The treatment with the Bristol-Myers Squibb Company investigational chronic hepatitis B antiviral agent entecavir made significant improvements in liver histology (primary study endpoint), and reductions of hepatitis B virus (HBV) DNA levels as well as normalization of alanine aminotransferase (ALT) levels (secondary study endpoint) compared to lamivudine in nucleoside-naïve, chronic hepatitis B e-antigen (HBeAg) positive patients, according to the data presented at the 55th Annual Meeting of the American Association for the Study of Liver Diseases (AASLD).

Hepatitis B e-antigen (HBeAg) positive hepatitis B virus is a wild type strain of HBV and is responsible for deterioration of liver function, cirrhosis and liver cancer in 25 to 40 percent of patients who are chronically infected.

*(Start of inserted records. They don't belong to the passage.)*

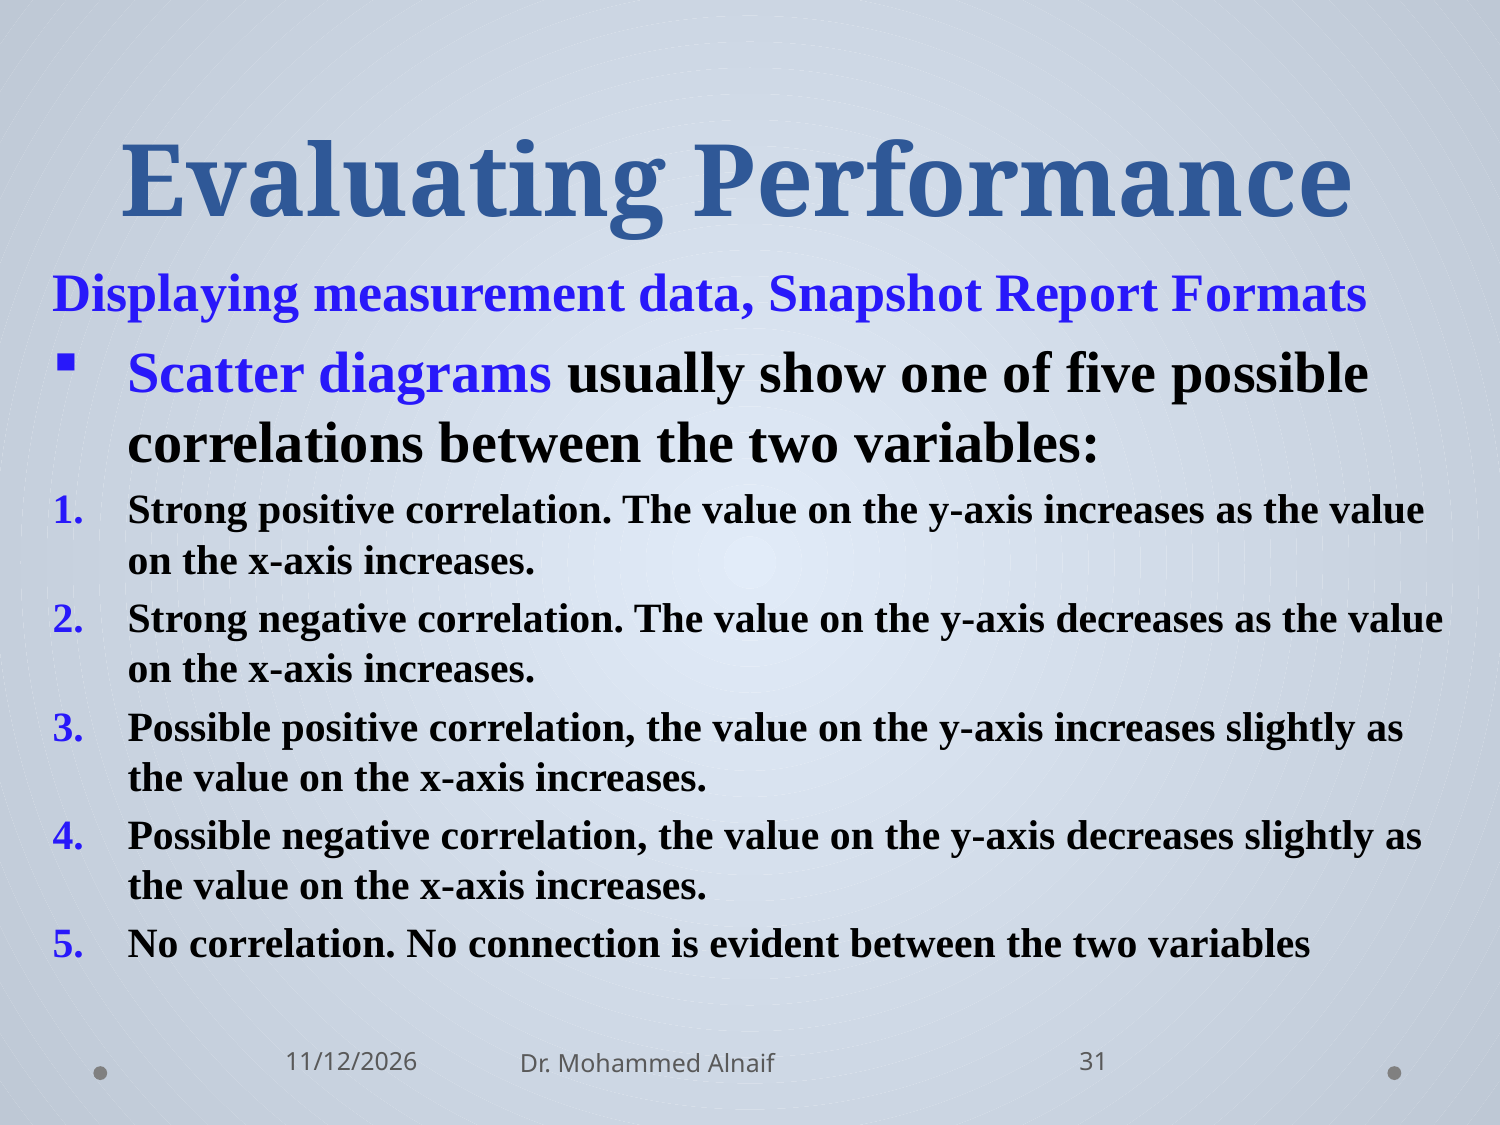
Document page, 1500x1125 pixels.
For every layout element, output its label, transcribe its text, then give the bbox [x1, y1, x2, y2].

title Evaluating Performance [100, 78, 1376, 244]
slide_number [75, 1025, 425, 1100]
slide_number 31 [1074, 1025, 1425, 1100]
subtitle Displaying measurement data, Snapshot Report Formats Scatter diagrams usually show one of five possible correlations between the two variables: Strong positive correlation. The value on the y-axis increases as the value on the x-axis increases. Strong negative correlation. The value on the y-axis decreases as the value on the x-axis increases. Possible positive correlation, the value on the y-axis increases slightly as the value on the x-axis increases. Possible negative correlation, the value on the y-axis decreases slightly as the value on the x-axis increases. No correlation. No connection is evident between the two variables [37, 249, 1463, 1025]
footer Dr. Mohammed Alnaif [512, 1025, 988, 1100]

The study evaluated 709 nucleoside-naïve HBeAg positive chronic hepatitis B patients randomized to receive 0.5 mg of entecavir once daily (n=354) or lamivudine 100 mg once daily (n=355) for at least 52 weeks. At Week 48, histologic improvement was observed in 72 per cent of patients taking entecavir compared to 62 per cent of patients receiving lamivudine using the Knodell necroinflammatory score analysis. The 48-week results were statistically significant (p=0.0085); however, there was no significant difference between the two treatment arms in the secondary endpoint measure of liver histology using the Ishak Fibrosis Score analysis, a BMS release says.

"Preventing the progression of liver disease is the primary objective when treating chronic hepatitis B patients," said Dr. Robert Gish, an AI463-022 study investigator and medical director of the California Pacific Medical Centre's liver transplant programme in San Francisco. He added, "Phase III data for entecavir have demonstrated that hepatitis B e-antigen positive patients receiving entecavir experienced statistically significant improvements in liver histology and viral suppression compared to lamivudine."

Entecavir, currently in Phase III clinical development and discovered at Bristol-Myers Squibb, is an investigational oral nucleoside analogue which is a selective inhibitor of the hepatitis B virus. Bristol-Myers Squibb recently submitted a new drug application (NDA) for entecavir to the US FDA and a marketing authorization application (MAA) for entecavir with the European Medicines Evaluation Agency (EMEA). The applications include data from phase III clinical trials investigating the use of entecavir in more than 1,600 patients on five continents.

More than 2 billion people worldwide have been infected with hepatitis B virus and approximately 350-400 million of these people are chronically infected. According to the World Health Organization, more than half a million people worldwide die each year from primary liver cancer, and up to 80 percent of liver cancers are due to hepatitis B.